:: WHAT YOU HAVE TO DO ::
Count the lines in the items below that contain the word "snapshot". Give only the number.

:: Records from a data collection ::
"""

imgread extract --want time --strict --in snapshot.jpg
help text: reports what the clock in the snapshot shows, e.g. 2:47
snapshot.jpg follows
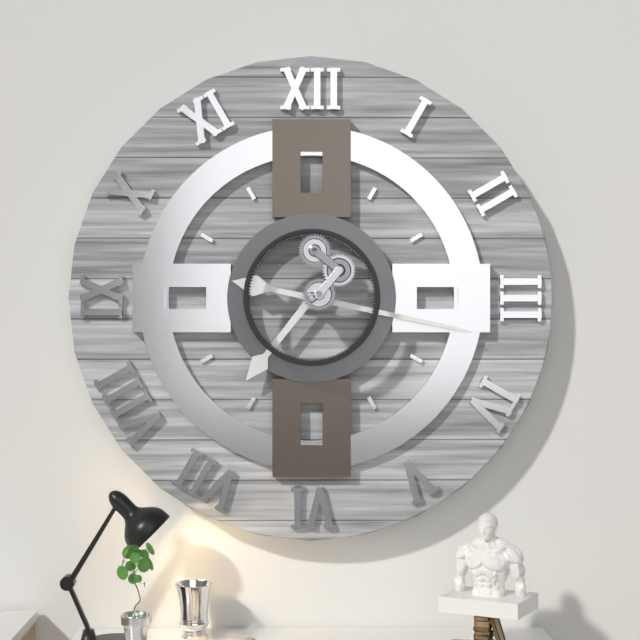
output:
7:17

"""

:: TASK RESPONSE ::
3